Dedico casi cada hora de cada día a cuidar de él. Hago su comida y la introduzco en su boca cucharada a cucharada. Bocado a bocado. Le doy su medicación minuciosa, estrictamente, sin olvidar ni una sola toma, ni una sola gragea, ampolla o supositorio. Lavo su ropa y cambio sus sábanas con puntualidad. Mantengo en perfecto orden esta casa en la que se ha parado el tiempo y procuro que todo permanezca como estaba en los días en que él se movía. Cuando se hace necesario, yo misma le practico las curas y hace ya tiempo que me hice experta en el tipo de fisioterapia que precisa para mantener vivo ese cuerpo tan muerto.

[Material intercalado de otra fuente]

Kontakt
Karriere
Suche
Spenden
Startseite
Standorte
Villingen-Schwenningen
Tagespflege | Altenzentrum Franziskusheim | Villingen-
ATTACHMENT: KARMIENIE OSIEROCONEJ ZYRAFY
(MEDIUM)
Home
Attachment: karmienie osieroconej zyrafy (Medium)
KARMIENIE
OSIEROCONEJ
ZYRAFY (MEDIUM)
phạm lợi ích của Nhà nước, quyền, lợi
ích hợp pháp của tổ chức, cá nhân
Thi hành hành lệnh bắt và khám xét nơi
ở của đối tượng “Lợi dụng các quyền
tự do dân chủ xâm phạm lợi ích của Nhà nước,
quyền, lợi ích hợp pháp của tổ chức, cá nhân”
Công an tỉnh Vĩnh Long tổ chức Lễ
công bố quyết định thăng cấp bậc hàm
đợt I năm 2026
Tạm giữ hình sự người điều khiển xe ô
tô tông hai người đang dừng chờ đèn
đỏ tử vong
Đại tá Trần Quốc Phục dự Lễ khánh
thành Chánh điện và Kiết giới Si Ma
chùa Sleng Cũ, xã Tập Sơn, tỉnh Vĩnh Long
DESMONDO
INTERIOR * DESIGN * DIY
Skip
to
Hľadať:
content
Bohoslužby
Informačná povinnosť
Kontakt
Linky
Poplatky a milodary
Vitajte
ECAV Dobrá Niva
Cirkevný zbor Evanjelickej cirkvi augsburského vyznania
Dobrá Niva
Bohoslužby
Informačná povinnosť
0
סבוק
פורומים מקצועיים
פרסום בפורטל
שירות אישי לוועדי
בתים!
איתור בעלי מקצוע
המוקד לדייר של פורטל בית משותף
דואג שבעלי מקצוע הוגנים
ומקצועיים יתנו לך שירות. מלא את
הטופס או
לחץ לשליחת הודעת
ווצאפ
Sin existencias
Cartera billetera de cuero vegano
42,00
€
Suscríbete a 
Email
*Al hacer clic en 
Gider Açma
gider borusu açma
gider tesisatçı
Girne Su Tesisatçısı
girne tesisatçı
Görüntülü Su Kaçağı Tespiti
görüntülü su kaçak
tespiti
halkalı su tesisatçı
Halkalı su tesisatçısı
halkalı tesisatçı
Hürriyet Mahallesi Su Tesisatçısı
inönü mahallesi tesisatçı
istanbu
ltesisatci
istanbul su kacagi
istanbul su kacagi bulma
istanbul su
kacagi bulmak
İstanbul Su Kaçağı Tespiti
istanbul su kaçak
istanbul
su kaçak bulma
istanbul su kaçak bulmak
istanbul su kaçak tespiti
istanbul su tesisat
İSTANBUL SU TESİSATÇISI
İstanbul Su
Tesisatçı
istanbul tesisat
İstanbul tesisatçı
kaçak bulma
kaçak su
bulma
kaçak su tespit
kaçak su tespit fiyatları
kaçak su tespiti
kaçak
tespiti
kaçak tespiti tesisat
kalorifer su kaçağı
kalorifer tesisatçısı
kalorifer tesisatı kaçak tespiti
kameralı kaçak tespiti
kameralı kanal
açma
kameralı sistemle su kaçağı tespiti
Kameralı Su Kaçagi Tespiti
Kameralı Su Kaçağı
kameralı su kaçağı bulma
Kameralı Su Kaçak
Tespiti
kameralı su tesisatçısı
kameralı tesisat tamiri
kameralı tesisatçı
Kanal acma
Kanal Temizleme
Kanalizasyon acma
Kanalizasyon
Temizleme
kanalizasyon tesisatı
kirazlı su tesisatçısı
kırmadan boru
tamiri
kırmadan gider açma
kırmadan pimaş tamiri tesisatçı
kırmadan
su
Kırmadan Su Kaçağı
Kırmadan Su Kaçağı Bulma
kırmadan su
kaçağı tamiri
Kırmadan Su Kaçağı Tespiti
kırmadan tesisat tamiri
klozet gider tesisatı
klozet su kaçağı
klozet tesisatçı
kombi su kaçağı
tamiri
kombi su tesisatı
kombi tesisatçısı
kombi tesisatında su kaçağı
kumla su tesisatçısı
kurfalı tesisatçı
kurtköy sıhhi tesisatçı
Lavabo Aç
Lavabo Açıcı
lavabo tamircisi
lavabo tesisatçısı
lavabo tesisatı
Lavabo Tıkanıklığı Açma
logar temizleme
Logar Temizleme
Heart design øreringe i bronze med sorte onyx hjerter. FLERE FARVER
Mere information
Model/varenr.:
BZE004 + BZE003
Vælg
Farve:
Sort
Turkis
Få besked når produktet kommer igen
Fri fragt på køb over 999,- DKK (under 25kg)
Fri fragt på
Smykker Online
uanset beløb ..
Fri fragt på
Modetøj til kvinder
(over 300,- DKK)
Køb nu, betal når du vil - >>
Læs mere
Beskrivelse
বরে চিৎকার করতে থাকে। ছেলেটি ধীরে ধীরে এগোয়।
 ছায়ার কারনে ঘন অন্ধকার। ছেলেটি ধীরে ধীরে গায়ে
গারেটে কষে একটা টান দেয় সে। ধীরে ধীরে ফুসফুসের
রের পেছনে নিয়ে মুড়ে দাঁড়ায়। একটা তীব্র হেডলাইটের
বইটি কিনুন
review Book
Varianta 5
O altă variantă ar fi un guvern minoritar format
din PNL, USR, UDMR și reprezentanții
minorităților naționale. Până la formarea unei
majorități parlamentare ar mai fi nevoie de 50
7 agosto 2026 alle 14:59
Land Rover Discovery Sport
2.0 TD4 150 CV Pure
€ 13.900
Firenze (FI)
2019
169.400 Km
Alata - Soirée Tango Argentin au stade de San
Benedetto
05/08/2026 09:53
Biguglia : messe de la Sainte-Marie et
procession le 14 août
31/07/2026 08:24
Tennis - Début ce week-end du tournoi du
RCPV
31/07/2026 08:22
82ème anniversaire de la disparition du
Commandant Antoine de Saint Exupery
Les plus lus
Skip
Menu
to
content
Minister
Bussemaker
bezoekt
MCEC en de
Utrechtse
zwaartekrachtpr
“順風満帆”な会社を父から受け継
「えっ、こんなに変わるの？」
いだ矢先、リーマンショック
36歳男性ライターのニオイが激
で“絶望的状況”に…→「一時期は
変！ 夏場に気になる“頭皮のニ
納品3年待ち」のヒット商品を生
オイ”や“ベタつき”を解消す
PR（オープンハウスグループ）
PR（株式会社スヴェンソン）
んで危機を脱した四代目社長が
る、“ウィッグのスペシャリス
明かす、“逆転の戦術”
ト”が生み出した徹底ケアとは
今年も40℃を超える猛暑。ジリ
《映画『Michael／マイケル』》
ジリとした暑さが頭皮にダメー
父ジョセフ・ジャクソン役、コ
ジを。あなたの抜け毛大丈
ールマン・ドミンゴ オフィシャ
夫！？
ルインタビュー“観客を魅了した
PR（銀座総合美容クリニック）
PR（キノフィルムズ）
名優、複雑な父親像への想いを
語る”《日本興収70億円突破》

Nadie puede decir que le falte algo; que yo pase, deliberada o inadvertidamente por encima de alguna de las muchas obligaciones que sus cuidados requieren. Por supuesto, estos cuidados incluyen cambiar sus pañales —esos pañales enormes que me sacan de quicio, porque los cierres de velcro son realmente malos y hay que fijarlos con imperdibles—, distraerlo leyéndole o poniéndole en vídeo interminables películas de Paco Martínez Soria, Lina Morgan o Pili y Mili. Las cintas tienen ya muchos años. En general, se oyen bastante mal y, en la mayoría de ellas, la parte inferior de la imagen está invadida por una línea horizontal de lluvia. Alguna vez le he propuesto que compremos un reproductor de deuvedé y consigamos esas mismas películas en formato digital. Él, simple, indefectiblemente, rechaza la idea. No explica por qué. Sencillamente, niega con la cabeza. Y sé que eso no se debe a su estado. Cuando no estaba así tampoco justificó jamás ninguna de sus decisiones, sobre todo las negativas, sobre todo las que se referían a mí.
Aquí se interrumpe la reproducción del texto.